### Information supplied
-*-
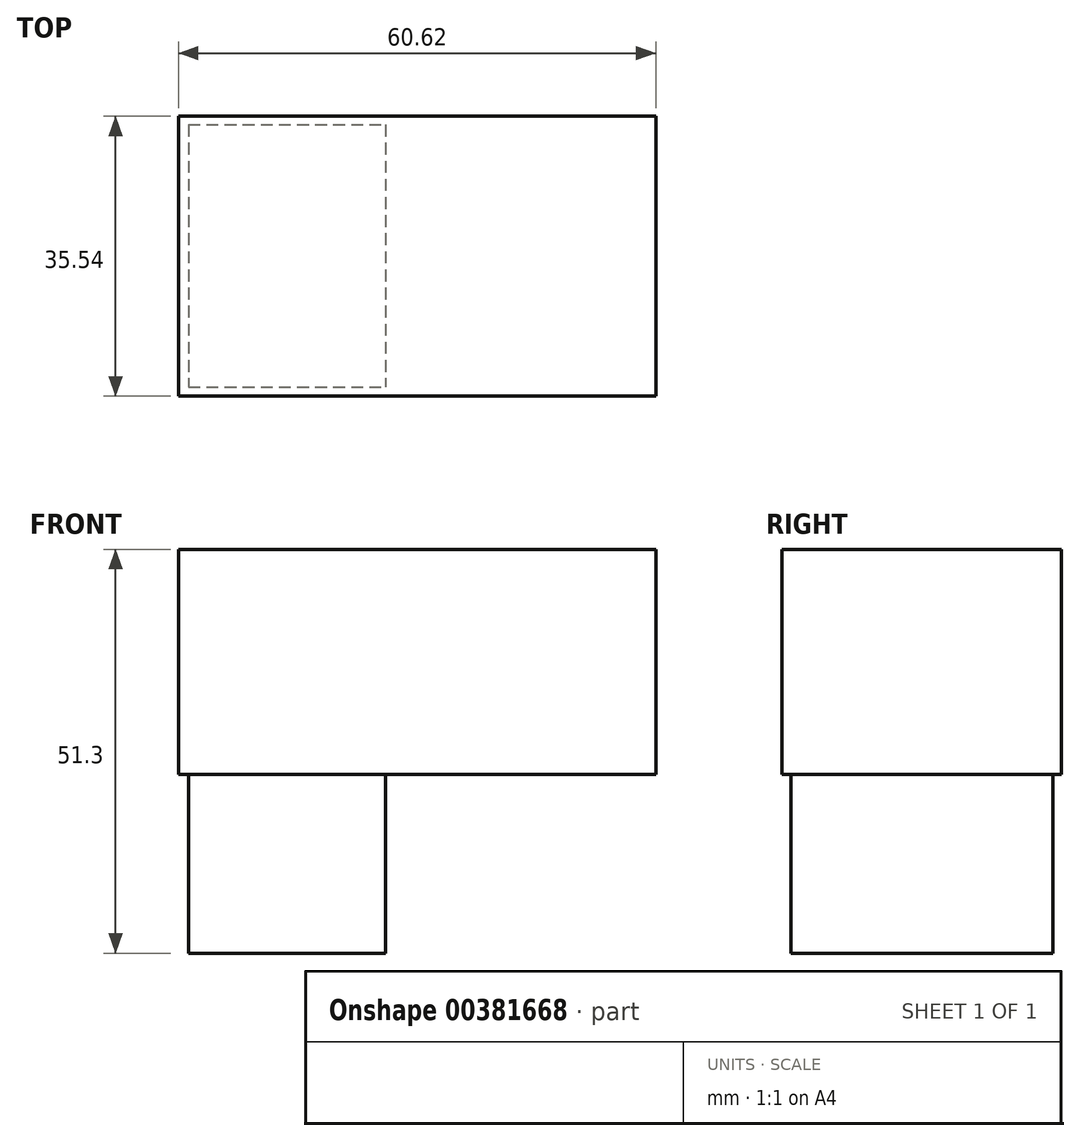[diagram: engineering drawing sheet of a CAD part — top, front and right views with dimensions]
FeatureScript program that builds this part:
annotation { "Feature Type Name" : "Feature", "Feature Type Description" : "" }
export const myFeature = defineFeature(function(context is Context, id is Id, definition is map)
    precondition{}
    {
        {
            var Q0;
            Q0=qCreatedBy(makeId("Top.planeOp"),FACE);
            var sketch = newSketch(context, id + "F0", { "sketchPlane" : qUnion([Q0])});
            skLineSegment(sketch, "E0.bottom", {"start": v(-30.58, -17.14) * mm, "end": v(30.04, -17.14) * mm});
            skLineSegment(sketch, "E0.top", {"start": v(-30.58, 18.4) * mm, "end": v(30.04, 18.4) * mm});
            skLineSegment(sketch, "E0.left", {"start": v(-30.58, -17.14) * mm, "end": v(-30.58, 18.4) * mm});
            skLineSegment(sketch, "E0.right", {"start": v(30.04, -17.14) * mm, "end": v(30.04, 18.4) * mm});
            skSolve(sketch);
        }
        {
            var Q0;
            Q0 = qSketchRegion(id + "F0", true);
            extrude(context, id + "F1", {"entities" : qUnion([Q0]), "depth" : 28.6 * mm});
        }
        {
            var Q0;
            Q0=qCreatedBy(makeId("Top.planeOp"),FACE);
            var sketch = newSketch(context, id + "F2", { "sketchPlane" : qUnion([Q0])});
            skLineSegment(sketch, "E1.bottom", {"start": v(-29.33, 17.33) * mm, "end": v(-4.3, 17.33) * mm});
            skLineSegment(sketch, "E1.top", {"start": v(-29.33, -15.97) * mm, "end": v(-4.3, -15.97) * mm});
            skLineSegment(sketch, "E1.left", {"start": v(-29.33, 17.33) * mm, "end": v(-29.33, -15.97) * mm});
            skLineSegment(sketch, "E1.right", {"start": v(-4.3, 17.33) * mm, "end": v(-4.3, -15.97) * mm});
            skSolve(sketch);
        }
        {
            var Q0;
            Q0 = qSketchRegion(id + "F2", true);
            extrude(context, id + "F3", {"entities" : qUnion([Q0]), "operationType" : NewBodyOperationType.ADD, "oppositeDirection" : true, "depth" : 22.7 * mm});
        }
    });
-*-
### Exercise task
Pull out each line from the rows above that contains the string "skLineSegment", and list them in their original order.

### Response
            skLineSegment(sketch, "E0.bottom", {"start": v(-30.58, -17.14) * mm, "end": v(30.04, -17.14) * mm});
            skLineSegment(sketch, "E0.top", {"start": v(-30.58, 18.4) * mm, "end": v(30.04, 18.4) * mm});
            skLineSegment(sketch, "E0.left", {"start": v(-30.58, -17.14) * mm, "end": v(-30.58, 18.4) * mm});
            skLineSegment(sketch, "E0.right", {"start": v(30.04, -17.14) * mm, "end": v(30.04, 18.4) * mm});
            skLineSegment(sketch, "E1.bottom", {"start": v(-29.33, 17.33) * mm, "end": v(-4.3, 17.33) * mm});
            skLineSegment(sketch, "E1.top", {"start": v(-29.33, -15.97) * mm, "end": v(-4.3, -15.97) * mm});
            skLineSegment(sketch, "E1.left", {"start": v(-29.33, 17.33) * mm, "end": v(-29.33, -15.97) * mm});
            skLineSegment(sketch, "E1.right", {"start": v(-4.3, 17.33) * mm, "end": v(-4.3, -15.97) * mm});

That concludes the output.